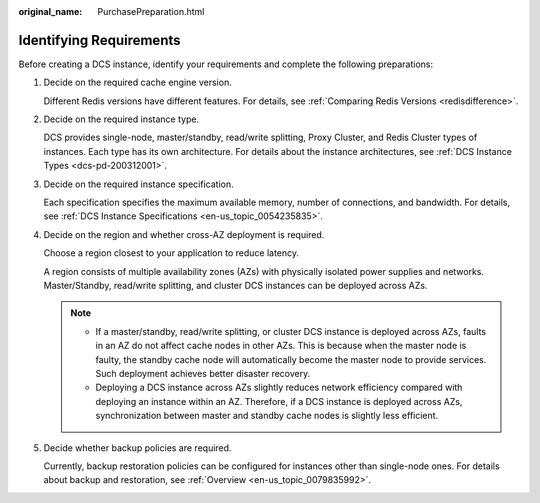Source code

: :original_name: PurchasePreparation.html

.. _PurchasePreparation:

Identifying Requirements
========================

Before creating a DCS instance, identify your requirements and complete the following preparations:

#. Decide on the required cache engine version.

   Different Redis versions have different features. For details, see :ref:`Comparing Redis Versions <redisdifference>`.

#. Decide on the required instance type.

   DCS provides single-node, master/standby, read/write splitting, Proxy Cluster, and Redis Cluster types of instances. Each type has its own architecture. For details about the instance architectures, see :ref:`DCS Instance Types <dcs-pd-200312001>`.

#. Decide on the required instance specification.

   Each specification specifies the maximum available memory, number of connections, and bandwidth. For details, see :ref:`DCS Instance Specifications <en-us_topic_0054235835>`.

#. Decide on the region and whether cross-AZ deployment is required.

   Choose a region closest to your application to reduce latency.

   A region consists of multiple availability zones (AZs) with physically isolated power supplies and networks. Master/Standby, read/write splitting, and cluster DCS instances can be deployed across AZs.

   .. note::

      -  If a master/standby, read/write splitting, or cluster DCS instance is deployed across AZs, faults in an AZ do not affect cache nodes in other AZs. This is because when the master node is faulty, the standby cache node will automatically become the master node to provide services. Such deployment achieves better disaster recovery.
      -  Deploying a DCS instance across AZs slightly reduces network efficiency compared with deploying an instance within an AZ. Therefore, if a DCS instance is deployed across AZs, synchronization between master and standby cache nodes is slightly less efficient.

#. Decide whether backup policies are required.

   Currently, backup restoration policies can be configured for instances other than single-node ones. For details about backup and restoration, see :ref:`Overview <en-us_topic_0079835992>`.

____

— WORK TO BE COMPLETED —
Only a number is expected in response: how many lines of the records above include the word "policies".

— SOLVED EXERCISE —
2